"Cardenas handled American, European and African cultures beyond any ethnological reduction - to provide "ideal" forms in a Platonic sense- ushering a new language of sculpture in the twentieth century. These works confront us with new worlds, provoking the eye and the mind and evoking a sensual and introspective dialogue. Energies and forces emanating from Agustin Cardenas' work are the synthesis of an intercultural aesthetic discourse, primitive and modern. His contrasting approach of bronze and wood, his proficiency of their "skin" and of their tactile value move any physical reality to an imaginary dimension. Bumpless, far from acute forms, movement is flexible and smooth and creates ties between objective and subjective." Yolanda Wood
Born in Matanzas, Cuba, in 1927, he died in 2001 in La Havana.

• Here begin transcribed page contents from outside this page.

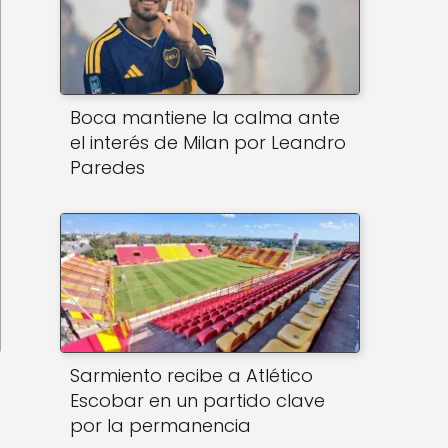
Boca mantiene la calma ante
el interés de Milan por Leandro
Paredes
Sarmiento recibe a Atlético
Escobar en un partido clave
por la permanencia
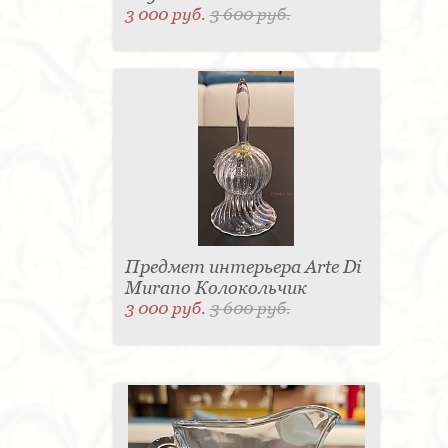
3 000 руб.
3 600 руб.
Предмет интерьера Arte Di
Murano Колокольчик
3 000 руб.
3 600 руб.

Agustin Cardenas studied at the Academy of Fine Arts in La Havana from 1943 to 1949. The memory of his Hispanic and African origins is deeply rooted in his work but far from classical references thanks to its symbolical strength and its fierce liberty. Discovered by Andre Breton, Cardenas follows a personal way between abstraction and figuration. His works are presented in many international personal exhibitions, as in Cuba Palacio de Bellas Artes in la Havanna (1955), at Galerie de la Cour d'Ingres in Paris, introduced by André Breton (1959), at the Museum of Fine Arts de Houston (1959), at the Biennale of Paris (1961) and the Tokyo Biennale (1965), at the Musée National d'art Moderne, Centre Georges Pompidou, Paris (1991).